ABD Federal Mevduat Sigorta Kurumu (FDIC) başkan vekili Martin Gruenberg, 20 Ekim’de stablecoin’lerin muhtemel uygulamaları ve FDIC’nin kripto varlıkla ilgili faaliyetlerde bulunmayı düşünen bankalara olan tutumu hakkında konuştu. Gruenberg, stablecoin’lerin değerlerine dair kanıt görmemesine rağmen, stablecoin ödemelerinin daha fazla dikkate alınmayı hakkettiklerini söyledi. 

Gruenberg, Brookings Enstitüsü'ndeki konuşmasına birçok düzenleyici arasında yaygın görünen bir hayal kırıklığı ifadesiyle başladı: 

“Kripto varlıkların bazı riskleri daha keskin bir şekilde odak noktası haline gelir gelmez ya altında yatan teknoloji ya da kripto varlıkların kullanım durumu veya iş modeli değişir. Piyasaya sürülen yeni kripto varlıklar farklı risk profilleriyle geliyor. Dışardan bakılınca benzeyen kripto varlıklar bile çok farklı riskler taşıyabilir.” 

FDIC, bu zorlukların ışığında bankaların kriptoyla ilgili faaliyetleri hakkında kurumu bilgilendirmek için kullanmaları gereken mektuplar aracılığıyla kripto varlıklarını anlama ve sonunda da denetleyici geri bildirim sağlama konusunda kendisine yardımcı olacak çok önemli bilgileri toplamak için mücadele ettiğini söyledi. Gruenberg, aynı zamanda müşterilerin ve sigortalı kurumların FDIC’in nasıl çalıştığını anlamaları gerektiğini belirtti. 

Stablecoin’lerle konuşmasına devam eden Gruenberg, kripto ekosistemi dışında "kapsamlı bir ödeme sisteminde şimdiye dek değer açısından bir kanıt olmamasına rağmen," tüketiciyi ve işletmeyi memnun etmek için bir araç olarak tasarlanan ödeme stabilcoin'lerinin gelecek vadettiğini söyledi. Bu olumlu yaklaşım ise stablecoin'in faydalarının, gelecek yıl piyasaya çıkması beklenen blokzinciri olmayan FedNow sistemininkilerle büyük ölçüde örtüşmesine rağmen geldi. 

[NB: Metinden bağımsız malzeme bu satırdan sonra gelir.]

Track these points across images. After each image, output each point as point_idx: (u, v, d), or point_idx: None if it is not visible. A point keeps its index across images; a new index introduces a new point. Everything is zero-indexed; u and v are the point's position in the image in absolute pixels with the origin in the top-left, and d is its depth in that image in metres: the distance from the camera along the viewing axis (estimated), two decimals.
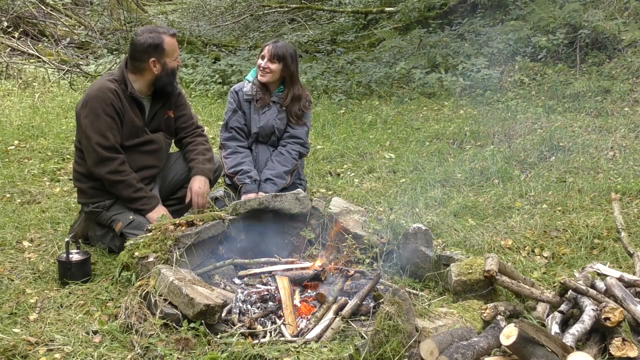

Gruenberg, stablecoin ödemelerinin “bankacılığın temelini tamamen değiştirebileceğini” belirtti. Öte yandan Gruenberg’ün gördüğü 1:1 destekli ve müsaade edilmiş defter sistemleri gibi sağduyulu düzenlemeler olsa da muhtemel değişikliklerin çoğu olumsuzdu. Gruenberg'in belirlediği riskler arasında, özellikle topluluk bankaları olmak üzere bankacılık sistemi içindeki konsolidasyon ve aracısızlaştırma ve “potansiyel olarak yeni bir gölge bankacılık türü için bir temel oluşturabilecek” kredi aracısızlaştırma da bulunuyordu.